In the second phase of a mark-sweep collection, all unmarked objects are added to a free-list. Contiguous areas of free memory are merged on the free list.
Mark-compact collectors
Mark-compact mark live objects using identical techniques to those used by mark-sweep collectors. However, mark-compact collectors do not use a free list. Instead, in the second phase all reachable objects are moved so that they are stored as compactly as possible. New allocation is then performed from the empty area of the heap.
Many collectors hybridise these two approaches, combining frequent sweeping with occasional compaction.
Copying collectors
Copying collectors divide the heap into two areas, a to-space and from-space. All objects are allocated in the to-space. When the new space is full, a collection is performed and the spaces are swapped. All reachable objects in the to-space are copied to the from-space, which is declared the new to-space. New allocation is then performed in the new to-space.
Copying collectors have a number of advantages over marking collectors. Because copying is done
in the same phase as tracing, it is not necessary to maintain a space-consuming list of which objects have been marked. Because no sweep is performed, the cost of the collection is proportional only to the amount of live data.
If most objects are unreachable, a copying collecton can be very efficient. The corollary is that if most objects remain reachable, or if some very large objects remain reachable, the collection will be woefully inefficient, because a large amount of memory will need to be copied every collection.
Copying collectors also keep the heap very compact, and this can boost allocation and application performance. However, because a completely empty from-space must be maintained at all times, copying collectors are not space-efficient. Modern collectors tend to estimate an object death-rate and maintain less than half the heap for the from-space accordingly. Copying collectors are also known as semispace collectors.
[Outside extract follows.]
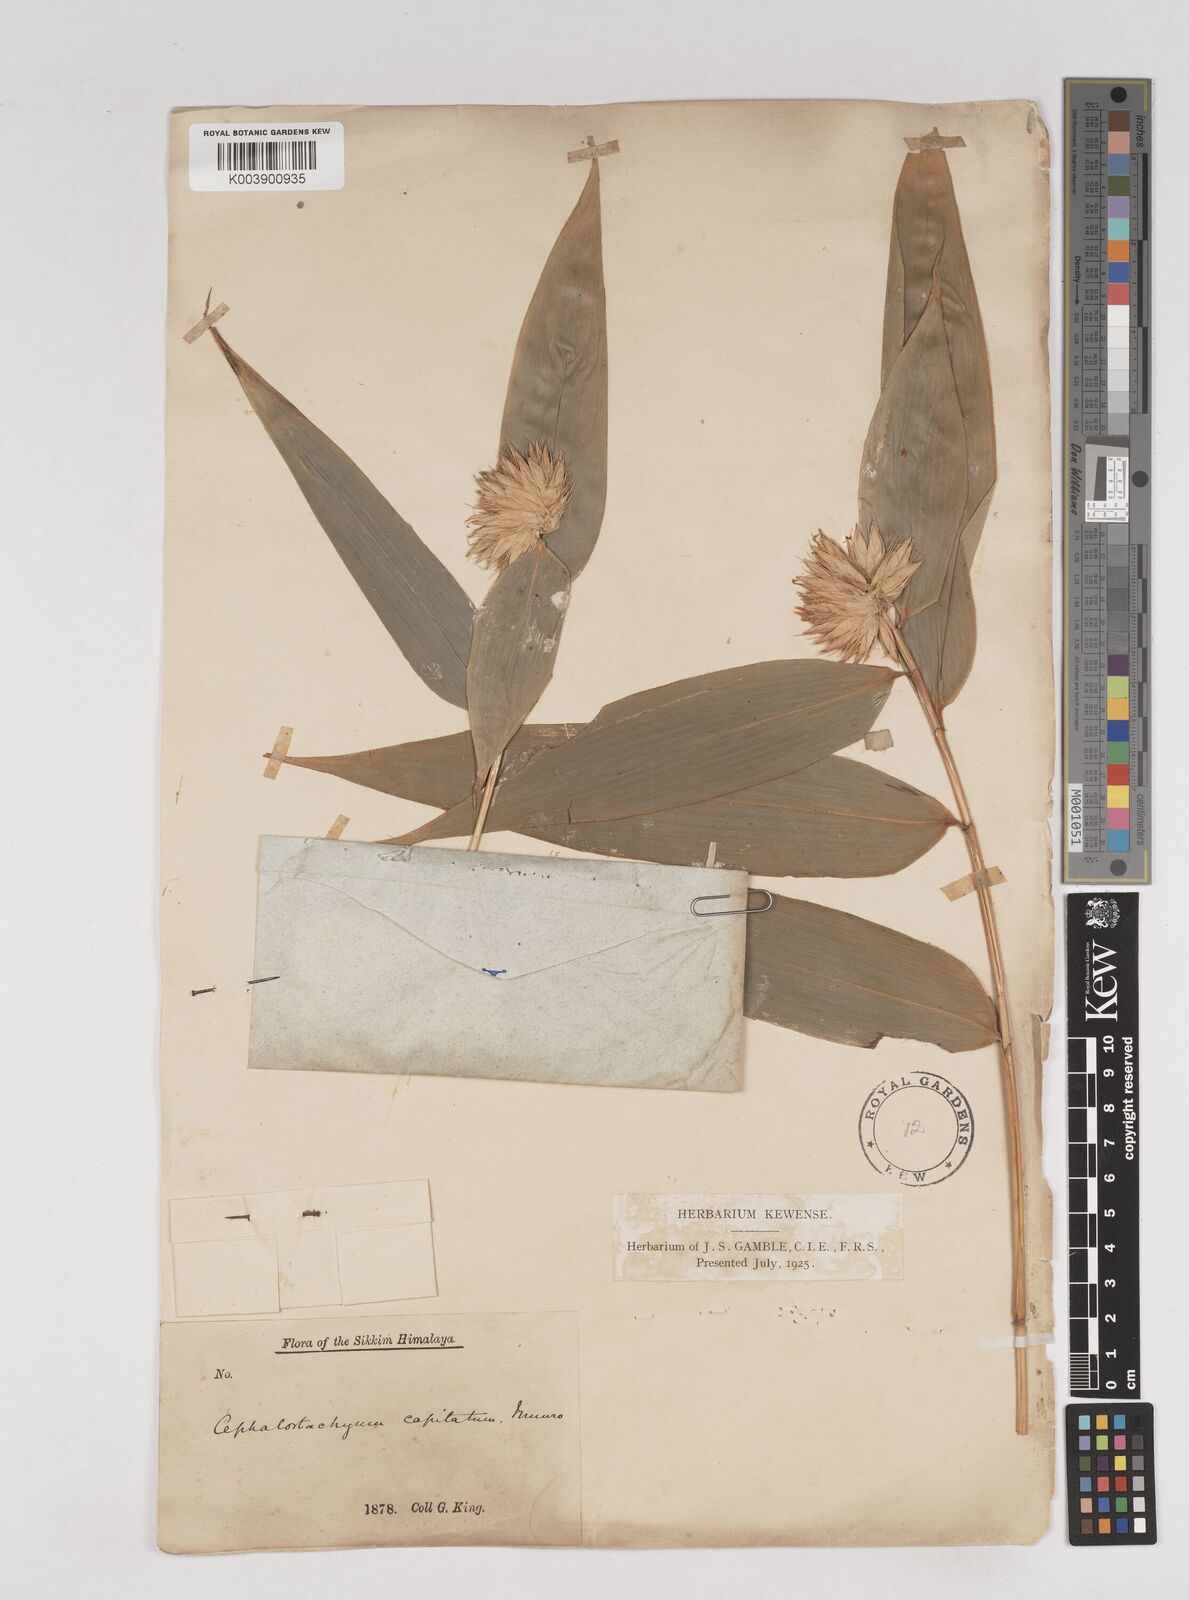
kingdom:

For a good overview of how this relates to the IBM JVM's garbage collection, see Mattias Persson's developerWorks article.
Sunday, 5 October 2008
Garbage collection myths
But, to start off with, what is garbage collection? Garbage collection is a system of automatic memory management. Memory which has been dynamically allocated but which is no longer in use is reclaimed for future re-use without intervention by the application. Garbage collection solves the otherwise difficult problem of determining object liveness by freeing memory only when it becomes unreachable.
Garbage collection is pretty ubiquitous in modern languages. Garbage collected languages include Java, the .Net languages, Lisp, Python, Perl, PHP, Ruby, Smalltalk, ML, Self, Modula-3, and Eiffel. Some languages which are not traditionally garbage collected offer garbage collection as a pluggable or configurable extension. For example, collectors are available for C++, and Objective-C was recently extended to allow garbage collection. Understanding the garbage collector is an important part of performance tuning in these languages.